_Your goal_: Read through the records. Copy each line that has the word "detail".

_Supplied records_:
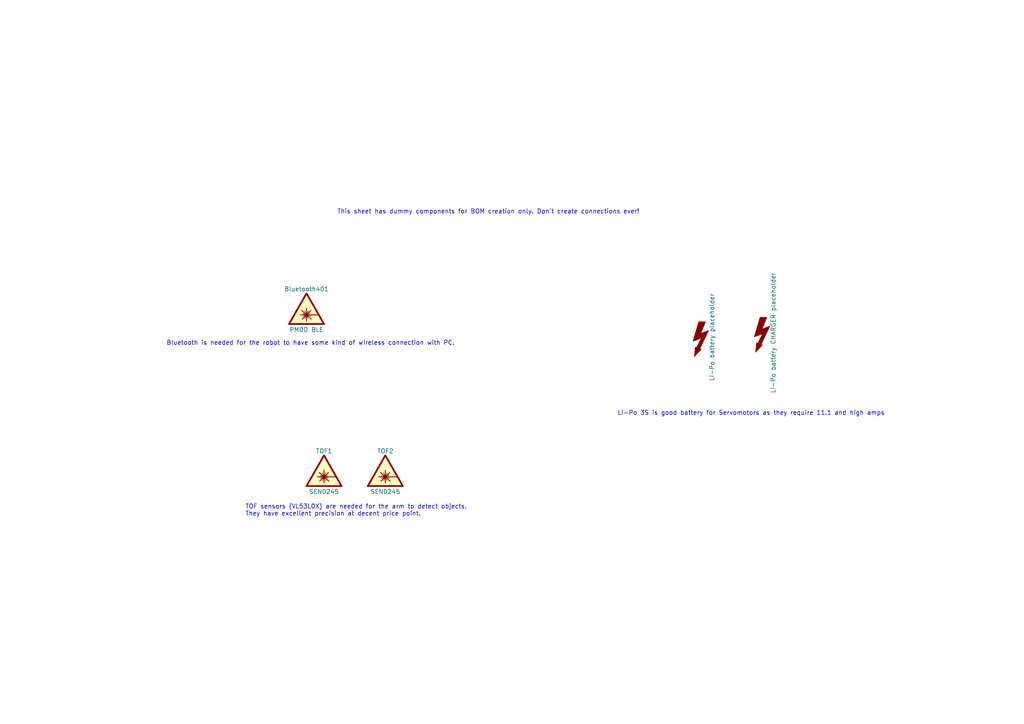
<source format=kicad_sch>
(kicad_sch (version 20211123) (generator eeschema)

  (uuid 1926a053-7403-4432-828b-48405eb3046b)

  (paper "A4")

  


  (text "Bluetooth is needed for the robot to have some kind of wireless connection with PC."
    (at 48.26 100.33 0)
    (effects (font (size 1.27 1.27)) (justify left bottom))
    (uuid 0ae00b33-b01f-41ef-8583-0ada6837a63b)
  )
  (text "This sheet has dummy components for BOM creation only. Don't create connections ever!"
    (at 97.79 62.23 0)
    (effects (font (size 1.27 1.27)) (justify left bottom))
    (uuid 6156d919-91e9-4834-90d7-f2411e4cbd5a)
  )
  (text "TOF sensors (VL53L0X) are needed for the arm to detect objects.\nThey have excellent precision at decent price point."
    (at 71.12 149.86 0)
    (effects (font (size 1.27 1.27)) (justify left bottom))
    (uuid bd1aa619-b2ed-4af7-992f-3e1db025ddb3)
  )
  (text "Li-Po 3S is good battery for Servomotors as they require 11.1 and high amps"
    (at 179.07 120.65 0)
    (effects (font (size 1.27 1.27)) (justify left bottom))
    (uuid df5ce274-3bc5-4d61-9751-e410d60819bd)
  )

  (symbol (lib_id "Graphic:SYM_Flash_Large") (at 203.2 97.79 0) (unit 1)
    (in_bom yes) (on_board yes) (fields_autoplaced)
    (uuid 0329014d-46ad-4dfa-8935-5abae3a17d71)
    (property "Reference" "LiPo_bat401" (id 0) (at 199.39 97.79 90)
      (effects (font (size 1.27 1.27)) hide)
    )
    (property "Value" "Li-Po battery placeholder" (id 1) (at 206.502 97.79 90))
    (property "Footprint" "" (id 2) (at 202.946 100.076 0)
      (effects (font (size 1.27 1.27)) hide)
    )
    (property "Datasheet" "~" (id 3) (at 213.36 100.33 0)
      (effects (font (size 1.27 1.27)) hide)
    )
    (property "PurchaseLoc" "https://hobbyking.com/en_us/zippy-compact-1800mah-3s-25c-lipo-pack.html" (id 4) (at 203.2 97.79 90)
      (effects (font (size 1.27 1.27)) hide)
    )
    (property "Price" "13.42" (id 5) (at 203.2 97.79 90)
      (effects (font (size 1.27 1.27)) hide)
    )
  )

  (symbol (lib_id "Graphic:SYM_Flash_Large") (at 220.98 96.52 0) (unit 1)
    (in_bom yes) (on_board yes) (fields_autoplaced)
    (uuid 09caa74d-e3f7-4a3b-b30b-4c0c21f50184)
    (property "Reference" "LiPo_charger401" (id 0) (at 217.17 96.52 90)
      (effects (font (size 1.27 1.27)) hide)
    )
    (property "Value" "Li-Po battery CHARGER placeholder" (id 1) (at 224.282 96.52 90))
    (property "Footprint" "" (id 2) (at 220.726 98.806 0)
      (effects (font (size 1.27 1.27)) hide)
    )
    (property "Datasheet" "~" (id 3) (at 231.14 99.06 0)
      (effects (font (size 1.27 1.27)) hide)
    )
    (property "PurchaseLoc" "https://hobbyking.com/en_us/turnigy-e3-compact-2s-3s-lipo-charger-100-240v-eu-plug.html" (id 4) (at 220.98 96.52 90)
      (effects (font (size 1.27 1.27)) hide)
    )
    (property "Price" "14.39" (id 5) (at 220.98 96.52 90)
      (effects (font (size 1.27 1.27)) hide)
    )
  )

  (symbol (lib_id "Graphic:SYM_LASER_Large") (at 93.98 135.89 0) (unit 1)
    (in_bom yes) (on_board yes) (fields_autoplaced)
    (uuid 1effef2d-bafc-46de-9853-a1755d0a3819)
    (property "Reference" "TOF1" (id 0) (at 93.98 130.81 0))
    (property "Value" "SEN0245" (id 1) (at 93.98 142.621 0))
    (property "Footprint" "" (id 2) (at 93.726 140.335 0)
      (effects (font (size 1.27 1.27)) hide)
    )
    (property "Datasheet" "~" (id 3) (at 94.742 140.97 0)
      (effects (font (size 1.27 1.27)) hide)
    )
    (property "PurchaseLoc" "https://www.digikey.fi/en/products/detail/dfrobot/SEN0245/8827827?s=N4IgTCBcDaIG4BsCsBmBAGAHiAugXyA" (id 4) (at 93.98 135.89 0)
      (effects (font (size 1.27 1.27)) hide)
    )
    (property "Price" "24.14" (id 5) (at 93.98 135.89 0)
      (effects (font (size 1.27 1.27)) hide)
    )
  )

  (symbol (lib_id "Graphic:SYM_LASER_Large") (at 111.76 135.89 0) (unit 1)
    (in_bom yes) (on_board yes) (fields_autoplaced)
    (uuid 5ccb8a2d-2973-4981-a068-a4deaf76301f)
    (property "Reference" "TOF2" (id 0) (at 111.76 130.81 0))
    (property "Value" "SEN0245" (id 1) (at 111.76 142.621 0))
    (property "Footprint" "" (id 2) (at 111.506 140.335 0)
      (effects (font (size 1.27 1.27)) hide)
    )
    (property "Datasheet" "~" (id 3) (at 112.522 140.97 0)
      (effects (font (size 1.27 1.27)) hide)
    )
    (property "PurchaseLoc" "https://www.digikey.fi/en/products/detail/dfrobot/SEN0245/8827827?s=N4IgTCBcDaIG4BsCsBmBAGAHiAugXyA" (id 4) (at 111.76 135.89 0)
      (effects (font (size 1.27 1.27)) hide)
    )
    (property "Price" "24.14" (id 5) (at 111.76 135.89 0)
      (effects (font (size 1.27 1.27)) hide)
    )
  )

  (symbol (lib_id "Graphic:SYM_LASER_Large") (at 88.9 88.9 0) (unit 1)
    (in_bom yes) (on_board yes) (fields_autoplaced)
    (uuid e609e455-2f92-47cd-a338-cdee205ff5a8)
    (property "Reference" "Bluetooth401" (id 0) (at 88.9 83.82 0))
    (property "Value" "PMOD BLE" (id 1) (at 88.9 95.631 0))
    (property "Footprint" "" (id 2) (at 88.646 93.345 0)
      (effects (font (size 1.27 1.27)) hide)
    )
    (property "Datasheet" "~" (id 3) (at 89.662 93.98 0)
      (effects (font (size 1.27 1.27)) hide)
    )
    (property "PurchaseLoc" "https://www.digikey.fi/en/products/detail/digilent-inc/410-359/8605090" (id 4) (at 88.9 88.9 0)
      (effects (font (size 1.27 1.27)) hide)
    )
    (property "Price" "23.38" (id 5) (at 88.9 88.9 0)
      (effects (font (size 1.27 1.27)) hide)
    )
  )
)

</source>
==
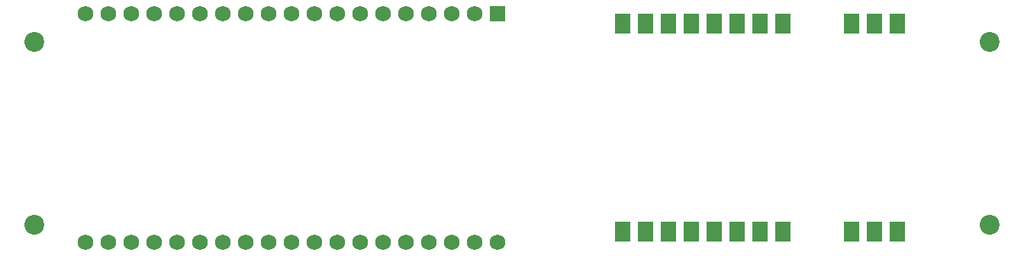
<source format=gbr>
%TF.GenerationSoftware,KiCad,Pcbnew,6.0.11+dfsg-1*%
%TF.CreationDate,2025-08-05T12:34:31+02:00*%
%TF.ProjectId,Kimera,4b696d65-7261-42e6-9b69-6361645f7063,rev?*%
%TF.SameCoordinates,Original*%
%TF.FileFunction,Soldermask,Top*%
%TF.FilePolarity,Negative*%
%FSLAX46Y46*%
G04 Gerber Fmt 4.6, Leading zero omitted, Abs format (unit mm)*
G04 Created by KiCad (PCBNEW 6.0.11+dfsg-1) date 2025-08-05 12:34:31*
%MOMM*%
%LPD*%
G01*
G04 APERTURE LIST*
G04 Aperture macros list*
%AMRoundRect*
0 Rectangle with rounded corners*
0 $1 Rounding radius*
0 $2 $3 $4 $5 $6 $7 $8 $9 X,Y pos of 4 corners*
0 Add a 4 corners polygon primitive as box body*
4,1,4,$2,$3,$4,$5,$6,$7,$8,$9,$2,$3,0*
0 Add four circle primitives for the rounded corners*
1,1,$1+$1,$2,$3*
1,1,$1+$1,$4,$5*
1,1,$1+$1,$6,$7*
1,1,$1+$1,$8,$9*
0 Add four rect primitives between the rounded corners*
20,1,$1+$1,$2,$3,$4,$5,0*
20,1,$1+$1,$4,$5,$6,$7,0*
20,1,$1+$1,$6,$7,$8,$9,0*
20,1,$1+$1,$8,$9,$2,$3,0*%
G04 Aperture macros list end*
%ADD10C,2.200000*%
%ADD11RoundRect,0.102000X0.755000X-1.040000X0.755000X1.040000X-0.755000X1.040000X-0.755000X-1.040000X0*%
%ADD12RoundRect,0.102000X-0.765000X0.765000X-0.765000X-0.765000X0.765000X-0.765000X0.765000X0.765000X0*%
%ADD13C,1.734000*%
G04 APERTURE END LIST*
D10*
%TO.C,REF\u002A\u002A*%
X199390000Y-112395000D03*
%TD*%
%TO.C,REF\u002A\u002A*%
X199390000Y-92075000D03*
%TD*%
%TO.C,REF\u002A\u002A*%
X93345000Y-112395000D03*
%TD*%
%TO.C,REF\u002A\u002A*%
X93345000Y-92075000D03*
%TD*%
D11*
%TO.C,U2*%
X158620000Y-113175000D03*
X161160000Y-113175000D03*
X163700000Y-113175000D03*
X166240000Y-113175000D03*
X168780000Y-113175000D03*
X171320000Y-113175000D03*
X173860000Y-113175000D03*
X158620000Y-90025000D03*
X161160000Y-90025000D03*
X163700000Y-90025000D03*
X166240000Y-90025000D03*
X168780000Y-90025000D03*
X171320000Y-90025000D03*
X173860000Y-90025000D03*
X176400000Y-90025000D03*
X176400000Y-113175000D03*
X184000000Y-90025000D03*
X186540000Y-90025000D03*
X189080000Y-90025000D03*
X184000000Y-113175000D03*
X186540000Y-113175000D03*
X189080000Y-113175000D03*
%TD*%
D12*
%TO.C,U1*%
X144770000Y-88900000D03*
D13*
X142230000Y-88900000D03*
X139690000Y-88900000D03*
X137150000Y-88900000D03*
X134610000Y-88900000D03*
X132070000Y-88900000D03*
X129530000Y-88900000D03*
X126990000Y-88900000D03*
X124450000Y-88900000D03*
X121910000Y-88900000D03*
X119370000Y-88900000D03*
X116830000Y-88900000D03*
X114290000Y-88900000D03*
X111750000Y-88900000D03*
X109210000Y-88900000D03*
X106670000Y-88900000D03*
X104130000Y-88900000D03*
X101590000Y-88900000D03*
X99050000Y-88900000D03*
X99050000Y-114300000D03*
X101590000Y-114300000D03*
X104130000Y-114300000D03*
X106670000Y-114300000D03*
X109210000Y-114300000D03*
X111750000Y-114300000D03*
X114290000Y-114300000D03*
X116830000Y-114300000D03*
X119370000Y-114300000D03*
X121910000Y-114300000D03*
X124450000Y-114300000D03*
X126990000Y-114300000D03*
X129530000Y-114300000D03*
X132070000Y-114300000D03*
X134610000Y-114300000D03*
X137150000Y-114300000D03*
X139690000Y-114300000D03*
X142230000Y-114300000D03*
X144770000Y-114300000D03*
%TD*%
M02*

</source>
---
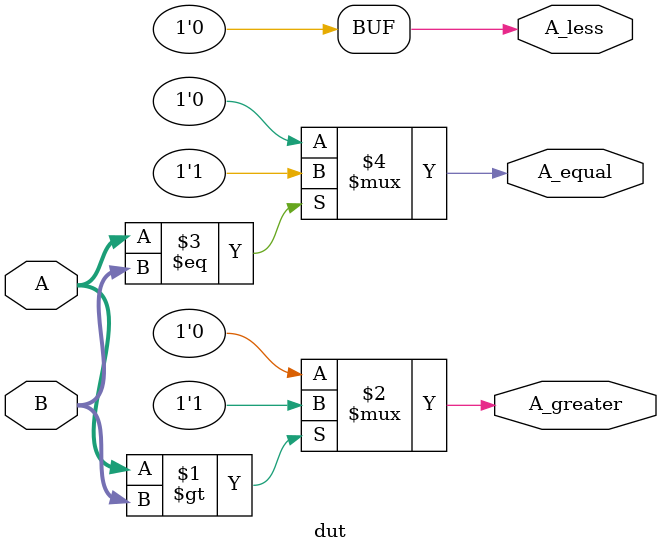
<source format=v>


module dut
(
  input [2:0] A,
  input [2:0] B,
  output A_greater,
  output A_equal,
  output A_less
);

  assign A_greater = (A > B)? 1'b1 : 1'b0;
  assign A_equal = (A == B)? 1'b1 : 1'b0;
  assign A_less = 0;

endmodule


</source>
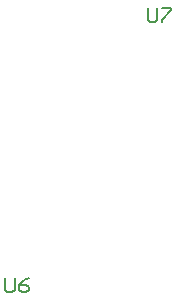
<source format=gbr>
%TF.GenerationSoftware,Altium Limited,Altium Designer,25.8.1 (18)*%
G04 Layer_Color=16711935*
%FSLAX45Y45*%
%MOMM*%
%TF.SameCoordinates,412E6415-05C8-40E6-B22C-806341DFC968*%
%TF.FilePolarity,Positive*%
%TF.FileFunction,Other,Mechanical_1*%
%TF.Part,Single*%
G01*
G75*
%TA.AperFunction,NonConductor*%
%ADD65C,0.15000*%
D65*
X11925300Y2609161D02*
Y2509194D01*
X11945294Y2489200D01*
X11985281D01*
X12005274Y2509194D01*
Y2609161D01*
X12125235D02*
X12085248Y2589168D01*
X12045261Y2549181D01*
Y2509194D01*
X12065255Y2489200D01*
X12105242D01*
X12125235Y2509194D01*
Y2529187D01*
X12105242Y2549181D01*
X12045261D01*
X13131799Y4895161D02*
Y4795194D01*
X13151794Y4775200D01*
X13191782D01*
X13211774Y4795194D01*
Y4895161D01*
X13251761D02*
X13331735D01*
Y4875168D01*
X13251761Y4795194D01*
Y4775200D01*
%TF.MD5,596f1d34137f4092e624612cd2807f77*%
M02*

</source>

_Task result_:
    (property "PurchaseLoc" "https://www.digikey.fi/en/products/detail/dfrobot/SEN0245/8827827?s=N4IgTCBcDaIG4BsCsBmBAGAHiAugXyA" (id 4) (at 93.98 135.89 0)
    (property "PurchaseLoc" "https://www.digikey.fi/en/products/detail/dfrobot/SEN0245/8827827?s=N4IgTCBcDaIG4BsCsBmBAGAHiAugXyA" (id 4) (at 111.76 135.89 0)
    (property "PurchaseLoc" "https://www.digikey.fi/en/products/detail/digilent-inc/410-359/8605090" (id 4) (at 88.9 88.9 0)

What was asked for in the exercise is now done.